Search engines are currently based on Natural Language Processing, actually a tiny subset of NLP called “key word” search technology. This technology, while yielding quick information to millions of people over many years, has always been found lacking when attempting to find “exact answers” to ad hoc information requests.
Many NLP researchers believe that Semantics and Ontology may provide more exact answers, with what is called Semantic Search. Note that the recent success of IBM’s Watson in winning a Jeopardy contest over human Jeopardy experts was attributed to its semantic ability to understand questions. But if this is the “only” success for Semantic Search, why is Semantic Search so difficult?
There are four main problems with Semantic Search when using Natural Language as the sole User input:
1. The lack of any Visual component to “pure” NL:
- Basic User Interface (UI) design has a “first principle”, usually reduced to the phrase “recognition is better than recall”. This principle is the basis for “lookups” that users can select from instead of trying to remember a name (even state abbreviations need lookups). Without a visual component, the user may call a term a different name (“account” instead of “customer”).
- Using Natural Language information requests introduces spelling errors and typos.

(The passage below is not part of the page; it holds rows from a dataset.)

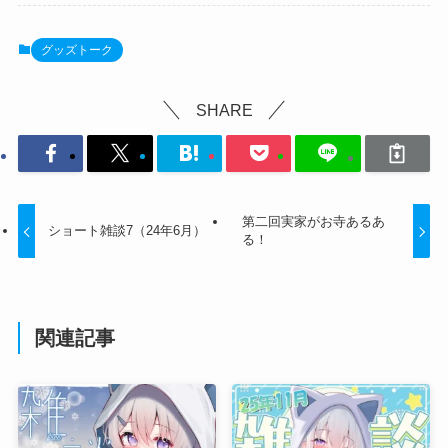
グッズトーク
SHARE
第二回実家がお寺あるあ
ショート雑談7（24年6月）
る！
関連記事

2. The information requested is “not in the data source”:
- The subject area is not specified (so the same term can apply to phrases in more than one Subject Area)
- Ths subject area is correct, but the data source(s) available to the search product don’t contain the correct “granularity” of data to produce the answer (Example: a database trivia question may ask for the age of players but the source database doesn’t contain player dates of birth).
3. Generic phrases are used in the NL request:
- The user may use a generic or abstract term, but there is a lack of inference connection from that generic term to a concrete term having “values” in the data source.
4. The Semantic Search product is based on unstructured or semi-structured data sources.
- Exact answers tend to “live” in well-structured databases, which support a first-order query language capable of generating a query that produces a precise answer.
Note: as a disclaimer, I am bringing a Semantic Search product to market that couples NL with a unique Visual Request Specification. The product can extract exact answers from any relational database.